# Action item
Find the line with "8: (1291, 176)" in the data below. Repeat it and every line after it exactly, but not the pictures.

# Point correspondence tracking data
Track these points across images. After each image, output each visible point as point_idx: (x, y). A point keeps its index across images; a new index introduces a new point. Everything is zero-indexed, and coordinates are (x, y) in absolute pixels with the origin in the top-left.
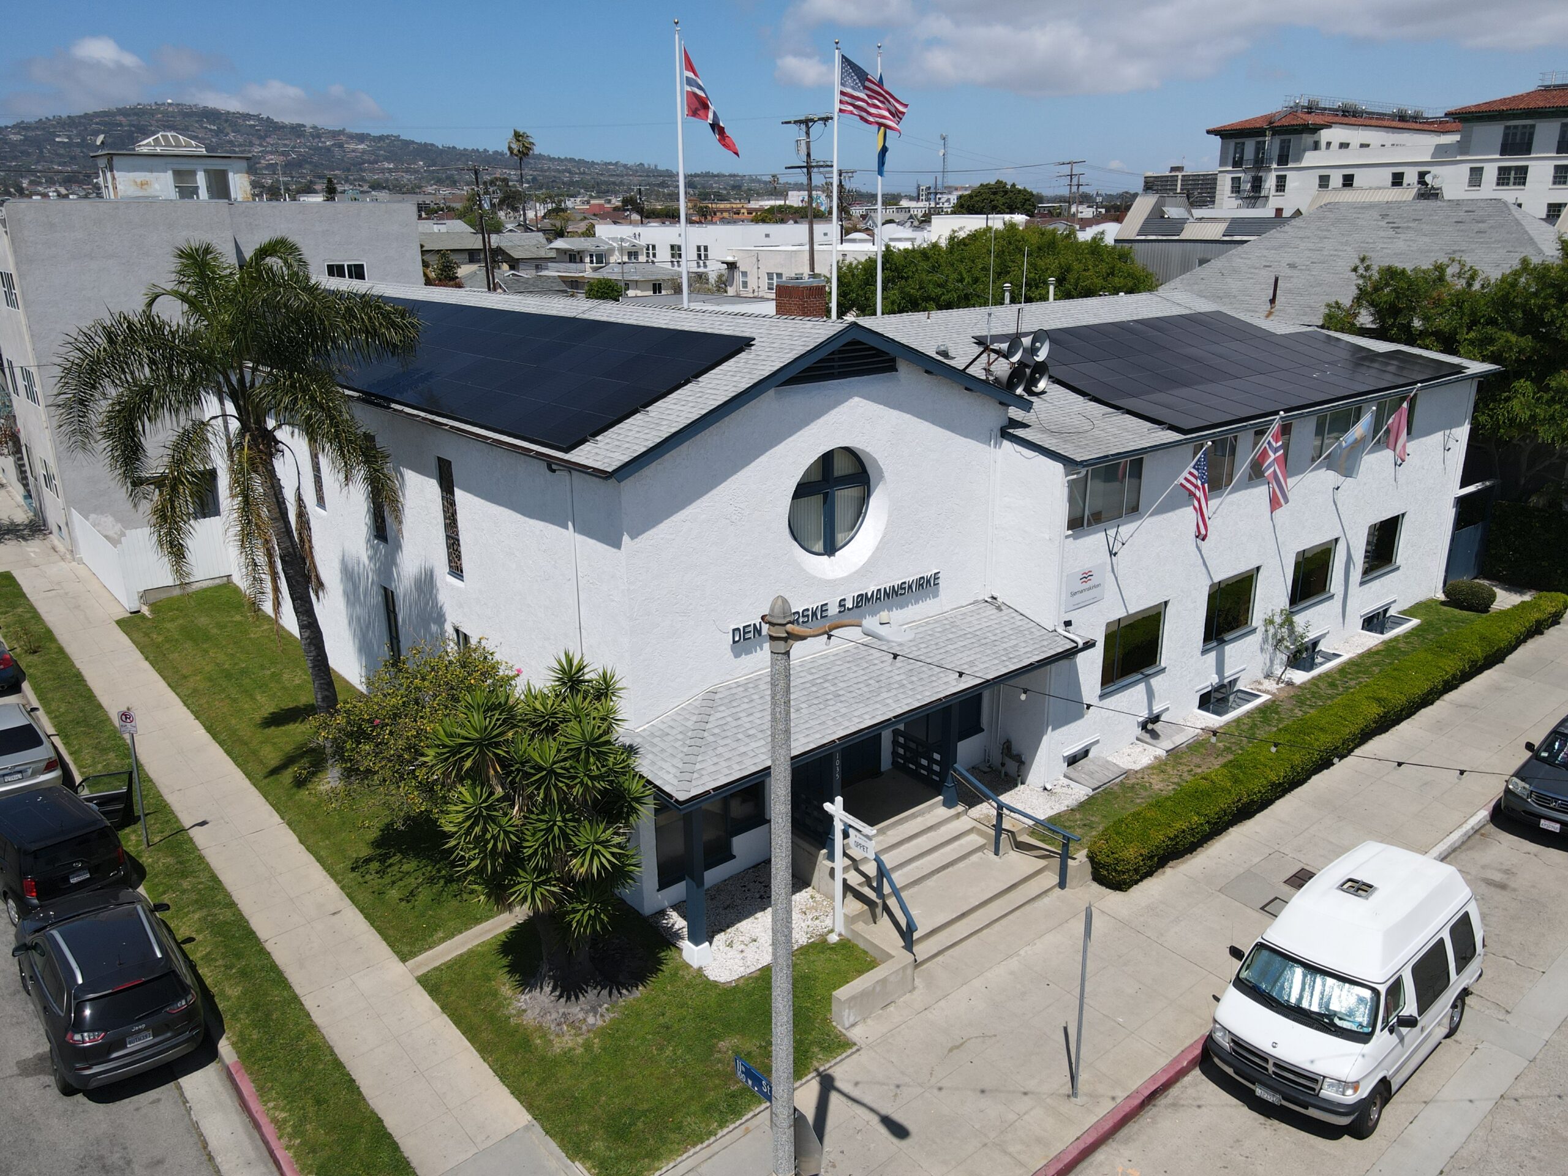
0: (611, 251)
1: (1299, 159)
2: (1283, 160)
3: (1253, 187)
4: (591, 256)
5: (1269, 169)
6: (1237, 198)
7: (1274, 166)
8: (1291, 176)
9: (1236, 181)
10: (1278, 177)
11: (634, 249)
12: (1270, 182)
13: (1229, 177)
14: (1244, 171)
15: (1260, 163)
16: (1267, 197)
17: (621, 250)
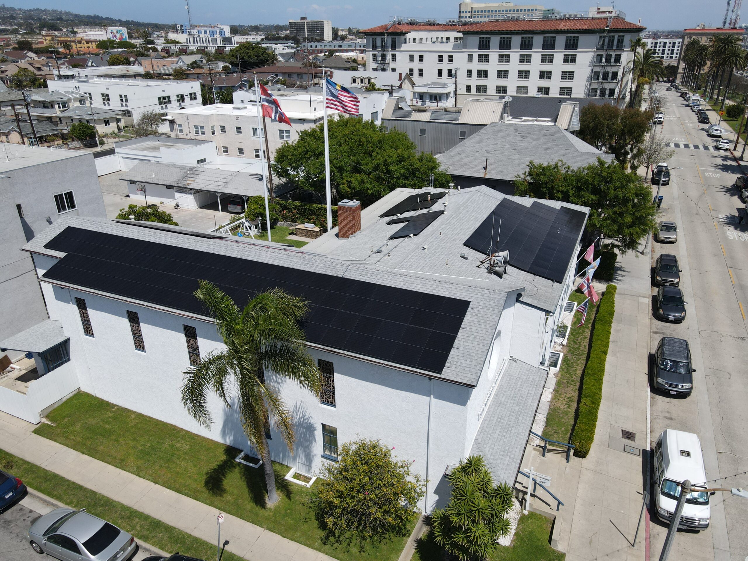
0: (69, 100)
1: (400, 47)
2: (394, 47)
3: (382, 58)
4: (59, 104)
5: (388, 51)
6: (375, 63)
7: (390, 50)
8: (398, 55)
9: (374, 56)
10: (392, 55)
11: (82, 98)
12: (389, 57)
13: (371, 53)
14: (378, 51)
15: (384, 47)
16: (388, 64)
17: (75, 99)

# The answer
8: (1291, 176)
9: (1236, 181)
10: (1278, 177)
11: (634, 249)
12: (1270, 182)
13: (1229, 177)
14: (1244, 171)
15: (1260, 163)
16: (1267, 197)
17: (621, 250)
0: (69, 100)
1: (400, 47)
2: (394, 47)
3: (382, 58)
4: (59, 104)
5: (388, 51)
6: (375, 63)
7: (390, 50)
8: (398, 55)
9: (374, 56)
10: (392, 55)
11: (82, 98)
12: (389, 57)
13: (371, 53)
14: (378, 51)
15: (384, 47)
16: (388, 64)
17: (75, 99)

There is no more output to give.